Совсем же в ином, религиозно-философском качестве предстаёт внутренняя форма произведения, если принять эту странность как приём – способ уничтожить автоматизм восприятия. Более того, если убрать эту странность, то произведение станет пусть не обычным, но волне заурядным описанием переживаний человека в связи со смертью свекрови. Даже если, элементарно, убрать из вышеупомянутой фразы личное местоимение в форме  косвенного падежа «мне», вносящее элемент мистицизма, связанного с теорией перевоплощения, то получится просто очень качественный, но, опять же, заурядный — авангард.

Кстати, ещё одна странность – повод и объект для скабрезных шуточек и анекдотов в мире игр с формой, смакующих бытовуху – наш герой  не просто переживает, но пытается подражать покойной матери своего мужа — свекрови.

Но вернёмся к финальной, философской мысли. Пожалуй, именно с этой странной фразы последнего абзаца на первый план выходит и становится понятно, что герой — женщина. Понятно не грамматически, а по духу. Только женщина способна осознать тот космос, который заключает в себе простое сочетание фонем фразы «кто мне расскажет». Что это значит?

Кого-то уже нет, но жизнь продолжается. Кто-то ушёл от нас, но бесследно ли? Так ли уж далёк и невидим тот мир, куда он ушёл?

Бойня за равноправие мужчин и женщин, подкрепляемая теориями оголтелого мистицизма, перешла в ту деструктивную фазу, когда реальное продолжение жизни стало делом низким, чуть ли не постыдным. Дар создавать себе подобных и роль хранителя очага, как символа памяти рода, большинством женщин воспринимается как низшая, чуть ли не унизительная физиологическая и психическая жизнь тела.

Высшей формой взаимоотношений по-прежнему считается любовь, но вне пола и рода, и исключительно в рамках психо-эмоциональной разрядки. Захлебнувшись, таким образом, в здесь и сейчас, прошлое и будущее обретают рудиментарную форму. Вопрос героини реквиема Екатерины Злобиной «Другое утро» — повисает.

Дополняет картину часто повторяющееся: «Нет…», — есть в этом что-то панковское, как ирокез, некий призыв и одновременно протест против механичности жизни, навязываемой извне теориями о естественности сословного деления,  иерархичности мироздания и потустороннем – не связанном с поступками, памятью, преемственностью.

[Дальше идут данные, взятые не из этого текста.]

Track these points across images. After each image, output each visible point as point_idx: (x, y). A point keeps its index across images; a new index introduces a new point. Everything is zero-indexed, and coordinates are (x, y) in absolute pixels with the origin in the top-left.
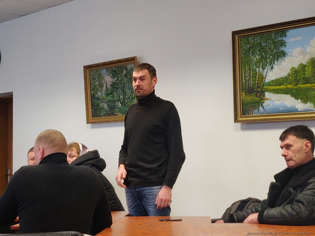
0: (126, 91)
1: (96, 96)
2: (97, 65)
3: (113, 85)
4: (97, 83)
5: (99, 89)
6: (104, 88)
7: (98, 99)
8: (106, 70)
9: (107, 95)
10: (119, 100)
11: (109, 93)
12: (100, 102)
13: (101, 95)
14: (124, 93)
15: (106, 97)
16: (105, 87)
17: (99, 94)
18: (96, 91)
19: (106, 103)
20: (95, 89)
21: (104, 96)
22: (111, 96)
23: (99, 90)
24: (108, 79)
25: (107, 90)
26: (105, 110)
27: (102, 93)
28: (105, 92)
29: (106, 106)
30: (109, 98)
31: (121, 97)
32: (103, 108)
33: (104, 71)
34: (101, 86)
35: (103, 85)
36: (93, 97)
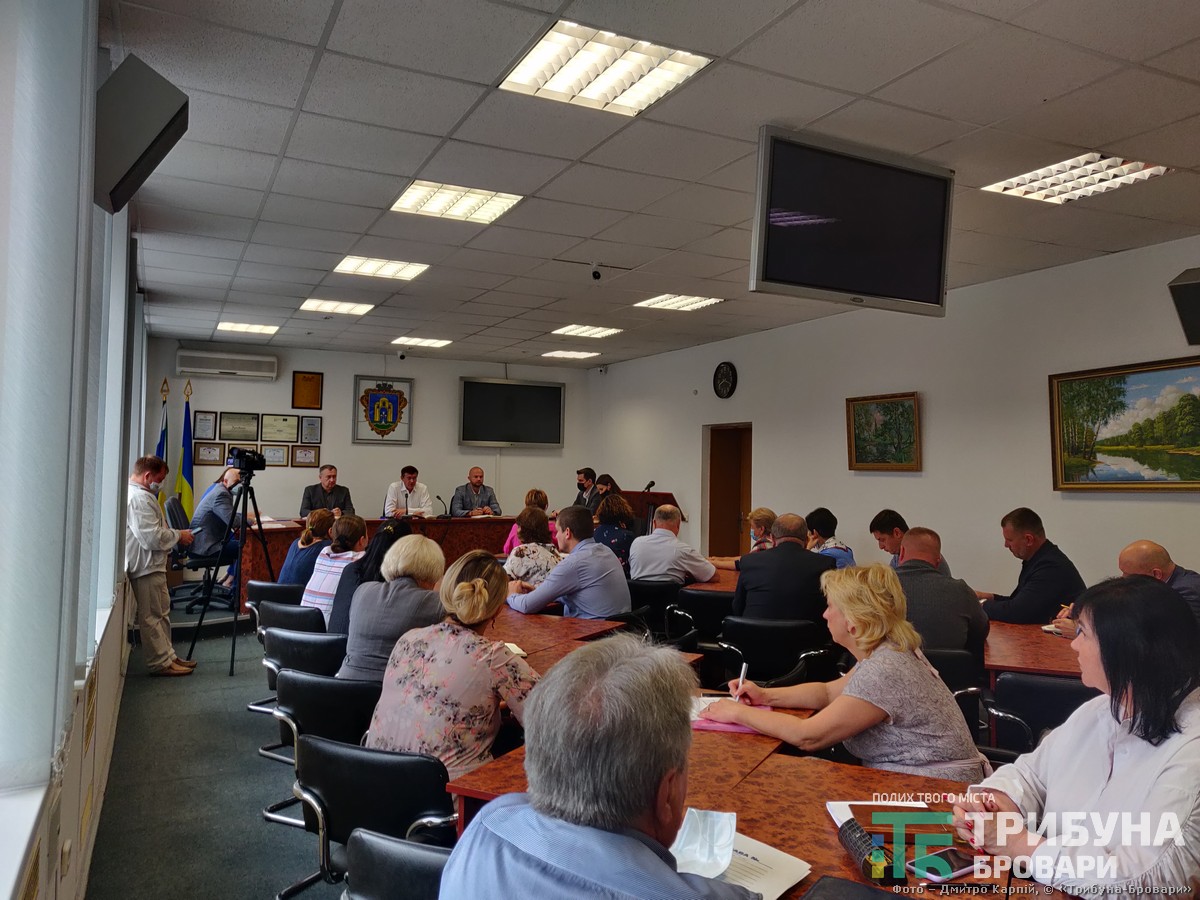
0: (903, 433)
1: (862, 436)
2: (865, 399)
3: (885, 424)
4: (863, 420)
5: (866, 428)
6: (873, 428)
7: (864, 440)
8: (876, 406)
9: (877, 436)
10: (892, 444)
11: (879, 434)
12: (866, 445)
13: (868, 436)
14: (900, 437)
15: (875, 439)
16: (873, 426)
17: (866, 434)
18: (862, 430)
19: (874, 446)
20: (861, 428)
21: (872, 437)
23: (866, 430)
24: (879, 417)
25: (876, 430)
26: (874, 455)
27: (870, 433)
28: (873, 433)
29: (875, 450)
30: (878, 440)
31: (896, 440)
32: (871, 452)
33: (873, 407)
34: (868, 424)
35: (871, 424)
36: (857, 437)
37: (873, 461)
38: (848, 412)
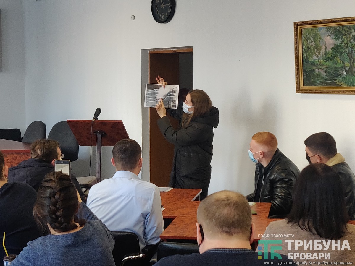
1: (310, 60)
2: (314, 22)
3: (336, 48)
4: (312, 44)
5: (314, 52)
6: (322, 51)
7: (313, 63)
8: (326, 30)
9: (327, 60)
10: (343, 67)
11: (329, 57)
12: (316, 68)
13: (317, 59)
14: (352, 60)
15: (325, 62)
17: (315, 57)
18: (310, 54)
19: (324, 69)
20: (309, 52)
21: (322, 60)
22: (333, 61)
23: (315, 54)
24: (329, 41)
25: (326, 54)
26: (323, 78)
27: (319, 57)
28: (323, 56)
30: (329, 64)
32: (319, 75)
33: (322, 30)
34: (318, 48)
35: (321, 47)
36: (306, 61)
37: (321, 84)
38: (296, 35)
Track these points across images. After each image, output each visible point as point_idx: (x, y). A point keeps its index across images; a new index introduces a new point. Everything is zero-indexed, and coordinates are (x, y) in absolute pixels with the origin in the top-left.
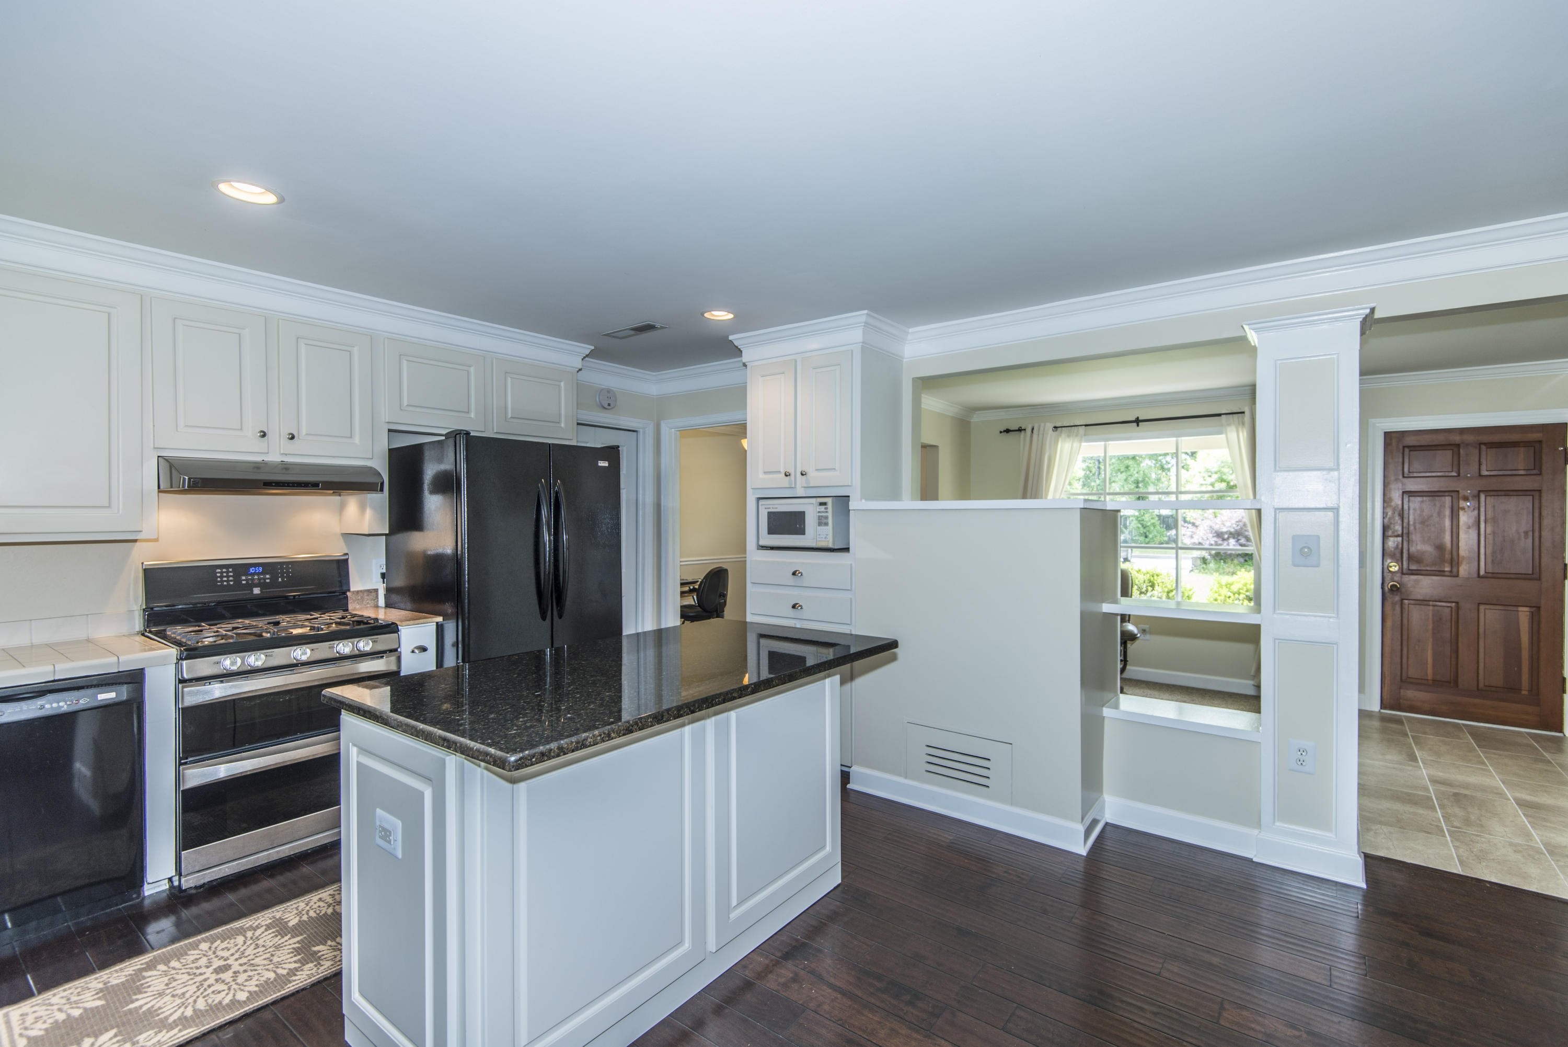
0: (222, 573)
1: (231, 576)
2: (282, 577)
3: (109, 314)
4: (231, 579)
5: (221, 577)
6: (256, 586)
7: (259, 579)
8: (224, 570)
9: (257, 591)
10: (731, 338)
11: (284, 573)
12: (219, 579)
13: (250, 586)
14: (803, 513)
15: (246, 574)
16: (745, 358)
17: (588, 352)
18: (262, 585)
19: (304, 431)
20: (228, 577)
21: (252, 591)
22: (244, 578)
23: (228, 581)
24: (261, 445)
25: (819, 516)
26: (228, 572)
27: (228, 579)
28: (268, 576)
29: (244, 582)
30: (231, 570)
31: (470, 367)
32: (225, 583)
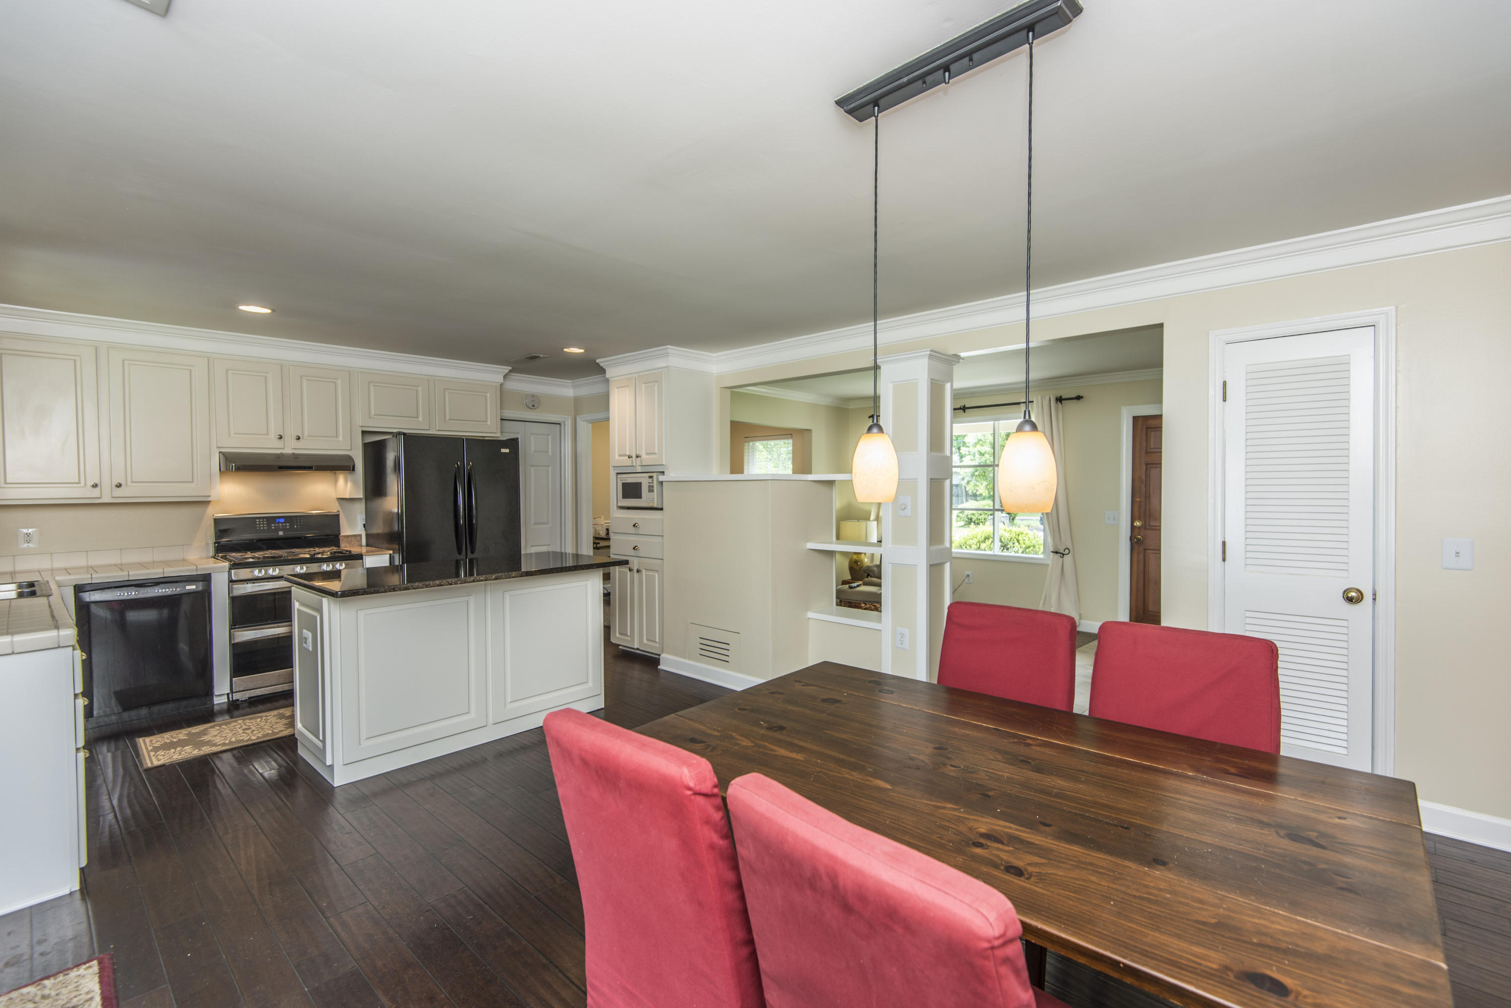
0: (260, 522)
1: (265, 524)
2: (297, 526)
3: (191, 371)
4: (265, 525)
5: (260, 524)
6: (281, 530)
7: (282, 526)
8: (261, 520)
9: (281, 533)
10: (598, 361)
11: (298, 522)
12: (258, 526)
13: (277, 530)
14: (641, 483)
15: (274, 523)
16: (608, 375)
17: (507, 371)
18: (284, 530)
19: (306, 434)
20: (263, 524)
21: (278, 533)
22: (273, 525)
23: (263, 527)
24: (279, 444)
25: (649, 486)
26: (263, 521)
27: (263, 526)
28: (288, 524)
29: (273, 528)
30: (265, 520)
31: (419, 387)
32: (262, 528)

Несомненно одно: представленная  автором литературно-художественная конструкция – чётко выраженный модернизм с установкой на «непонятность», как способ преодолеть автоматизм эстетического восприятия и с элементами сюрреализма, как способа визуализировать процесс внутреннего самоперепрограммирования. Так ли это?

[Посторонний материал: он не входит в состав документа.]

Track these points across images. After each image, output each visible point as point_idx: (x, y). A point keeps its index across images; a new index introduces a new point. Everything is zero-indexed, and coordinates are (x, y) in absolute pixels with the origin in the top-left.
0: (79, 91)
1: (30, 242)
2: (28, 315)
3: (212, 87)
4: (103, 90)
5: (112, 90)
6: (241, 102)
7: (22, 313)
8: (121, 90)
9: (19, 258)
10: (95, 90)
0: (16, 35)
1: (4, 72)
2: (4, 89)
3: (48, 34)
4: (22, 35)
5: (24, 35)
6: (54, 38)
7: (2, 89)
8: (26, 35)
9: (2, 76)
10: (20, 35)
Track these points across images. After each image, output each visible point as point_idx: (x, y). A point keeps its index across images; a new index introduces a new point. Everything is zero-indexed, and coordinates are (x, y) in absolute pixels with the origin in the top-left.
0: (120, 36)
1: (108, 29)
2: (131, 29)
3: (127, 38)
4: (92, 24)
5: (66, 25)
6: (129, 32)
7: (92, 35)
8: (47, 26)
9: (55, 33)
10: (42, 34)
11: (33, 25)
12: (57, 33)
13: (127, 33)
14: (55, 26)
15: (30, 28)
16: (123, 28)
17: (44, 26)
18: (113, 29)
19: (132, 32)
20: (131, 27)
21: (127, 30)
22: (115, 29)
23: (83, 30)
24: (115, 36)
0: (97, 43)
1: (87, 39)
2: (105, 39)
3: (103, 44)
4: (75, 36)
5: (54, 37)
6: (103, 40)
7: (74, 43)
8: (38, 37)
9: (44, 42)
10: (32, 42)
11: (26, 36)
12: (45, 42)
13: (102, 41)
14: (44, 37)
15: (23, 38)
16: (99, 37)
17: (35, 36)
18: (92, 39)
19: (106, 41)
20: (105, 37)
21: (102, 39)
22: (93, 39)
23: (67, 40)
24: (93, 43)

Эксперимент — это всегда риск. Самое опасное, если автор, создавая нечто выходящее за рамки общественного вкуса, задумается о том, что и зачем он делает. Опасно не для общества, не для вкуса, и даже не для самого автора…

Без новаторства, эксперимента литература невозможна, но интересует это, как правило, единицы. Основная масса — это подражание ставшим уже известными именам и формам.

Читатель эксперименты не любит, как не любит и однообразия. Как отметил наш современник, журналист Ян Шенкман: «На одного удачливого экспериментатора приходится пятнадцать-двадцать жертв прогресса и цивилизации. Их имена неизвестны, подвиг их бессмертен. Литературный процесс без них практически невозможен».

От себя можно только добавить, что ещё неизвестно, найдется ли на нашего удачливого экспериментатора хоть один толковый, способный сам вникнуть и другим рассказать – критик.